**Task:** Rewrite the material below with "top-left" replaced by "upper-left", changing nothing else, and leave the pictures out.

Stored items:
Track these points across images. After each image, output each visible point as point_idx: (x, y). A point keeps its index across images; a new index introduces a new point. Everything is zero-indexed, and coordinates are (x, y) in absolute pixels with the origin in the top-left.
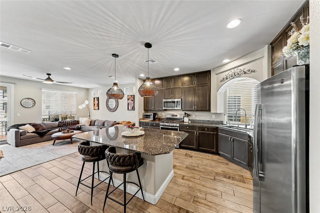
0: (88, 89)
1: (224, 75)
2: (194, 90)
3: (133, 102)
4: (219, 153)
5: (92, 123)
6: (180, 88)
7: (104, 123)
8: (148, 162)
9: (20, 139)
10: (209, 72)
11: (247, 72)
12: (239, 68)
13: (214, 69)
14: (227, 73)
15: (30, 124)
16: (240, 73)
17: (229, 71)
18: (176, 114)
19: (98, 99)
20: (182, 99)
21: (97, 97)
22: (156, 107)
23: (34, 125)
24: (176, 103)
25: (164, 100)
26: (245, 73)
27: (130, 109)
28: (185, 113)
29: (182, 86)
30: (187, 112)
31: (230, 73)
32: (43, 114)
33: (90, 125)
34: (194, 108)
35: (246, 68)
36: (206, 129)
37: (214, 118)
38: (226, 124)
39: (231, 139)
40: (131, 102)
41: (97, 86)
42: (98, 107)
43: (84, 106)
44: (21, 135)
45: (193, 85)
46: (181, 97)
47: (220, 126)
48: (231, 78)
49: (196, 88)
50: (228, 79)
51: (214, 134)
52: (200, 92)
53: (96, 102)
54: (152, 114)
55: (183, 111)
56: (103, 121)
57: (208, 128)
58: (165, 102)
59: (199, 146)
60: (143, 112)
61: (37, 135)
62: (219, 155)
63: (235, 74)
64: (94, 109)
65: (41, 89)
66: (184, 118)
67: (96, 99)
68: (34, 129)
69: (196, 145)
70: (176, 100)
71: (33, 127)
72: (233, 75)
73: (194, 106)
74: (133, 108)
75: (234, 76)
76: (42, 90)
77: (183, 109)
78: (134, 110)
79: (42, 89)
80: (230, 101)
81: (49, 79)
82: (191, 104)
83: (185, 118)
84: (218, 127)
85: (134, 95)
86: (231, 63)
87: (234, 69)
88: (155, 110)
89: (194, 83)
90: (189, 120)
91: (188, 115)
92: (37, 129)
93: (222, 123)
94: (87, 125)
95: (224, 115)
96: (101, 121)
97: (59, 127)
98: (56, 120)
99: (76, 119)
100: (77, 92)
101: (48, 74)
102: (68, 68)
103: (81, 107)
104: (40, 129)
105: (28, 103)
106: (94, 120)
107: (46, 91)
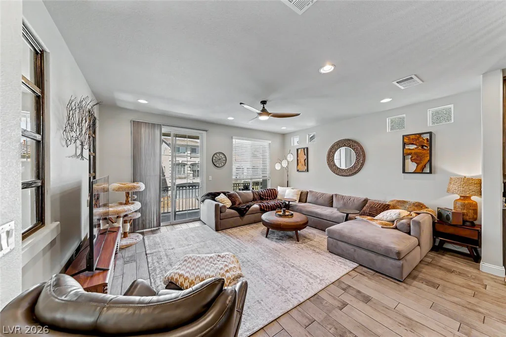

**Solution below:**
Track these points across images. After each image, output each visible point as point_idx: (x, y). A point keeps its index across images; a new index introduces a new point. Everything is zero-indexed, and coordinates are (x, y) in absolute pixels with the origin in the upper-left.
0: (88, 89)
1: (224, 75)
2: (194, 90)
3: (133, 102)
4: (219, 153)
5: (92, 123)
6: (180, 88)
7: (104, 123)
8: (148, 162)
9: (20, 139)
10: (209, 72)
11: (247, 72)
12: (239, 68)
13: (214, 69)
14: (227, 73)
15: (30, 124)
16: (240, 73)
17: (229, 71)
18: (176, 114)
19: (98, 99)
20: (182, 99)
21: (97, 97)
22: (156, 107)
23: (34, 125)
24: (176, 103)
25: (164, 100)
26: (245, 73)
27: (130, 109)
28: (185, 113)
29: (182, 86)
30: (187, 112)
31: (230, 73)
32: (43, 114)
33: (90, 125)
34: (194, 108)
35: (246, 68)
36: (206, 129)
37: (214, 118)
38: (226, 124)
39: (231, 139)
40: (131, 102)
41: (97, 86)
42: (98, 107)
43: (84, 106)
44: (21, 135)
45: (193, 85)
46: (181, 97)
47: (220, 126)
48: (231, 78)
49: (196, 88)
50: (228, 79)
51: (214, 134)
52: (200, 92)
53: (96, 102)
54: (152, 114)
55: (183, 111)
56: (103, 121)
57: (208, 128)
58: (165, 102)
59: (199, 146)
60: (143, 112)
61: (37, 135)
62: (219, 155)
63: (235, 74)
64: (94, 109)
65: (41, 89)
66: (184, 118)
67: (96, 99)
68: (34, 129)
69: (196, 145)
70: (176, 100)
71: (33, 127)
72: (233, 75)
73: (194, 106)
74: (133, 108)
75: (234, 76)
76: (42, 90)
77: (183, 109)
78: (134, 110)
79: (42, 89)
80: (230, 101)
81: (49, 79)
82: (191, 104)
83: (185, 118)
84: (218, 127)
85: (134, 95)
86: (231, 63)
87: (234, 69)
88: (155, 110)
89: (194, 83)
90: (189, 120)
91: (188, 115)
92: (37, 129)
93: (222, 123)
94: (87, 125)
95: (224, 115)
96: (101, 121)
97: (59, 127)
98: (56, 120)
99: (76, 119)
100: (77, 92)
101: (48, 74)
102: (68, 68)
103: (81, 107)
104: (40, 129)
105: (28, 103)
106: (94, 120)
107: (46, 91)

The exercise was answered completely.